Background: Mild paravalvular regurgitation (PVR) remains a frequent and underappreciated adverse event after transcatheter aortic valve implantation (TAVI) despite remarkable progress in device technology and implantation technique.

Aims: This study sought to investigate the impact of mild PVR after TAVI on five-year clinical outcomes.

Methods: In a prospective TAVI registry, PVR prior to discharge was retrospectively assessed in an echocardiographic core laboratory. Patients with ≥moderate PVR were excluded. Mild PVR was categorised into mild and mild-to-moderate PVR using a recently proposed unifying 5-class grading scheme.
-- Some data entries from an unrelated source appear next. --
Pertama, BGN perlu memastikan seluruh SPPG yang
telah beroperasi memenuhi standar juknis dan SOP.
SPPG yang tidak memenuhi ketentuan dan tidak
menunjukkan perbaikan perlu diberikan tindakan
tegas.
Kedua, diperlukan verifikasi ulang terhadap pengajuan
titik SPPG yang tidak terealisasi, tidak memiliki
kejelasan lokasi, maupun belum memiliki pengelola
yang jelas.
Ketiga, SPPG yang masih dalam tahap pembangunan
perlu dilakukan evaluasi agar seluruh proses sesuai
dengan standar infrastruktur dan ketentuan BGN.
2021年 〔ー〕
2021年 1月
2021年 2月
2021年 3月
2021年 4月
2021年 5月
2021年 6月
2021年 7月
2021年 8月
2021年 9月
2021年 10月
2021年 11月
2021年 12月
Results: A total of 1,128 patients undergoing TAVI between 2007 and 2015 were enrolled. Of these, 560 patients had mild PVR, including 433 with mild (5-class) PVR and 127 with mild-to-moderate PVR. Patients with mild PVR were older (83 years vs 82 years, p=0.013) and had a higher surgical risk compared to patients with none/trace PVR (STS-PROM: 6.49±4.68 vs 5.41±3.48, p<0.001). At five years, patients with mild PVR had a higher risk of mortality than those with none/trace PVR (54.6% vs 43.8%; HRadjusted 1.26, 95% CI: 1.06-1.50). When applying the 5-class grading scheme, only mild-to-moderate PVR was associated with an increased risk of mortality at five years (mild PVR: HRadjusted 1.19, 95% CI: 0.99-1.43, mild-to-moderate PVR: HRadjusted 1.56, 95% CI: 1.20-2.02). The effect of mild PVR on five-year mortality was consistent across major subgroups.

Conclusions: Mild PVR was associated with an increased risk of mortality at five years after TAVI. The detrimental effect was primarily driven by mild-to-moderate PVR using the 5-class grading scheme. Clinical Trial Registration: NCT01368250.